WHAT YOU HAVE TO DO :: Pick out every line in the listing below that contains the word "catalogue", and copy those lines. Case counts.

══ DATA PROVIDED

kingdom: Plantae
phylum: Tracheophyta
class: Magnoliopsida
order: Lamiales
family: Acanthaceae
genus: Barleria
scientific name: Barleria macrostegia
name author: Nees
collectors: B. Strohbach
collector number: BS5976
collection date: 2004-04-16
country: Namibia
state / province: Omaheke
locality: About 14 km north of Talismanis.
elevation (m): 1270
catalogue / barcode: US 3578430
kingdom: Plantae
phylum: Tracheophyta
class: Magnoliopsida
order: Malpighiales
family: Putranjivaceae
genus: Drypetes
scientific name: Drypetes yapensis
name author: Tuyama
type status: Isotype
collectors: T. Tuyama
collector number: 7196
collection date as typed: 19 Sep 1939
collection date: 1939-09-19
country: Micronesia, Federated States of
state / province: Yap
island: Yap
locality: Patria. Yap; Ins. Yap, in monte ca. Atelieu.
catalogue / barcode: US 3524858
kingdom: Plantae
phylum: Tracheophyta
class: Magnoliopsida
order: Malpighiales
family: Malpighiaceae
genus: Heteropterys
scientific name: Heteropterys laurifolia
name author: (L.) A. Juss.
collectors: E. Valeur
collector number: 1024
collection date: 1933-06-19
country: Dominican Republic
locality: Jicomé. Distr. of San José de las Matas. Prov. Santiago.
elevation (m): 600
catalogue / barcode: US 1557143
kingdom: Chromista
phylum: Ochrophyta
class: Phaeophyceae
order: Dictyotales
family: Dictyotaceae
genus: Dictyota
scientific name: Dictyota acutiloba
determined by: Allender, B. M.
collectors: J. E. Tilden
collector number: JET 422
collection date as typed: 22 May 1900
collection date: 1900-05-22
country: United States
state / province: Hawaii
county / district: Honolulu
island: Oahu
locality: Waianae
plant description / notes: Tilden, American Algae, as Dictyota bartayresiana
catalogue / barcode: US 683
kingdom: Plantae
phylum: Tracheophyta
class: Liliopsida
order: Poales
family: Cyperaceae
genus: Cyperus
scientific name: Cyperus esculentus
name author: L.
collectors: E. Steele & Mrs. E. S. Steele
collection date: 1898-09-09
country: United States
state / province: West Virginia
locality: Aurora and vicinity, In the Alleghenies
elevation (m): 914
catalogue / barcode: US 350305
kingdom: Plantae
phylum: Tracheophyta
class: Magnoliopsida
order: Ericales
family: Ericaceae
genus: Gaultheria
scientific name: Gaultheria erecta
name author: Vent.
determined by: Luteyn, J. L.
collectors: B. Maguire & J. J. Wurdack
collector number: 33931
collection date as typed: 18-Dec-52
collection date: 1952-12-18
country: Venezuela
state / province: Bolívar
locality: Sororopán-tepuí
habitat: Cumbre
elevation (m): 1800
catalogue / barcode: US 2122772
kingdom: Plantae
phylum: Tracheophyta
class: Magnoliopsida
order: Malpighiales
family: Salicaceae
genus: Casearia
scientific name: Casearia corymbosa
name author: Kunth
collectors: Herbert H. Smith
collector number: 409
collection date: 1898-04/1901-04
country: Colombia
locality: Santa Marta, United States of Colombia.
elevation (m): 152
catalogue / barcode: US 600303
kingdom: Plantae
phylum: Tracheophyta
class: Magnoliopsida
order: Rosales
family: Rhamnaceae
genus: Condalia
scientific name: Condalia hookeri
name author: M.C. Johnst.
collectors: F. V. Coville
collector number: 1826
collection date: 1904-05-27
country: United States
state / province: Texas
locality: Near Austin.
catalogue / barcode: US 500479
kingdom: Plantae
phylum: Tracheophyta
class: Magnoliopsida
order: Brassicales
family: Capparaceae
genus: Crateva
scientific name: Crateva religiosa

════

SOLVED PROBLEM ::
catalogue / barcode: US 3578430
catalogue / barcode: US 3524858
catalogue / barcode: US 1557143
catalogue / barcode: US 683
catalogue / barcode: US 350305
catalogue / barcode: US 2122772
catalogue / barcode: US 600303
catalogue / barcode: US 500479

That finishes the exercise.